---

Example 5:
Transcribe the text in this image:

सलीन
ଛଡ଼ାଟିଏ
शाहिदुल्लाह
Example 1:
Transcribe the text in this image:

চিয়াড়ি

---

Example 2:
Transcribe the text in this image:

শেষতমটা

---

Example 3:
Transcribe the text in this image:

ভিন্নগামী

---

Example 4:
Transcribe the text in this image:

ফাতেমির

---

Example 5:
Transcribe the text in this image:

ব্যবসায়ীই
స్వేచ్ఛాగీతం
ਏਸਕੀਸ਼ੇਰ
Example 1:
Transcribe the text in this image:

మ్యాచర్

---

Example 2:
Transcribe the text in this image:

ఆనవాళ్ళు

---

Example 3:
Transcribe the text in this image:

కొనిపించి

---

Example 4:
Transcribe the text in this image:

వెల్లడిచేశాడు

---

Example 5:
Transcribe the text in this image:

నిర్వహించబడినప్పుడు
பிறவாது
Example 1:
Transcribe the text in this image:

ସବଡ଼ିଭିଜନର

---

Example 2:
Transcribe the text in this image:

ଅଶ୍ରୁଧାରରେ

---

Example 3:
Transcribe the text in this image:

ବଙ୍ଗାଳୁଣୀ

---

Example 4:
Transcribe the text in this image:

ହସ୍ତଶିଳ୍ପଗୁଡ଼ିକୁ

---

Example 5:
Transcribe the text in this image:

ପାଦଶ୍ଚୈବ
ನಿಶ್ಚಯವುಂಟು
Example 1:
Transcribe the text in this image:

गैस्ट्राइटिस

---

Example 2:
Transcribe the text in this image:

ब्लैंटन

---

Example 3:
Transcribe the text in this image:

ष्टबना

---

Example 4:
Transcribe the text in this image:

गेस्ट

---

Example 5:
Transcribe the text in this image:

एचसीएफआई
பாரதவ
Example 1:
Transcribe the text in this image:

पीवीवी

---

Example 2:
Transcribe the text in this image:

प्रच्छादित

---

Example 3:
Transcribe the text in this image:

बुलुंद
┄┄┄┄┄┄┄┄┄┄
- [Exercise instructions] Beginning with the first line, transcribe the complete listing exactly.

- [Task solution]
---

Example 5:
Transcribe the text in this image:

सलीन
ଛଡ଼ାଟିଏ
शाहिदुल्लाह
Example 1:
Transcribe the text in this image:

চিয়াড়ি

---

Example 2:
Transcribe the text in this image:

শেষতমটা

---

Example 3:
Transcribe the text in this image:

ভিন্নগামী

---

Example 4:
Transcribe the text in this image:

ফাতেমির

---

Example 5:
Transcribe the text in this image:

ব্যবসায়ীই
స్వేచ్ఛాగీతం
ਏਸਕੀਸ਼ੇਰ
Example 1:
Transcribe the text in this image:

మ్యాచర్

---

Example 2:
Transcribe the text in this image:

ఆనవాళ్ళు

---

Example 3:
Transcribe the text in this image:

కొనిపించి

---

Example 4:
Transcribe the text in this image:

వెల్లడిచేశాడు

---

Example 5:
Transcribe the text in this image:

నిర్వహించబడినప్పుడు
பிறவாது
Example 1:
Transcribe the text in this image:

ସବଡ଼ିଭିଜନର

---

Example 2:
Transcribe the text in this image:

ଅଶ୍ରୁଧାରରେ

---

Example 3:
Transcribe the text in this image:

ବଙ୍ଗାଳୁଣୀ

---

Example 4:
Transcribe the text in this image:

ହସ୍ତଶିଳ୍ପଗୁଡ଼ିକୁ

---

Example 5:
Transcribe the text in this image:

ପାଦଶ୍ଚୈବ
ನಿಶ್ಚಯವುಂಟು
Example 1:
Transcribe the text in this image:

गैस्ट्राइटिस

---

Example 2:
Transcribe the text in this image:

ब्लैंटन

---

Example 3:
Transcribe the text in this image:

ष्टबना

---

Example 4:
Transcribe the text in this image:

गेस्ट

---

Example 5:
Transcribe the text in this image:

एचसीएफआई
பாரதவ
Example 1:
Transcribe the text in this image:

पीवीवी

---

Example 2:
Transcribe the text in this image:

प्रच्छादित

---

Example 3:
Transcribe the text in this image:

बुलुंद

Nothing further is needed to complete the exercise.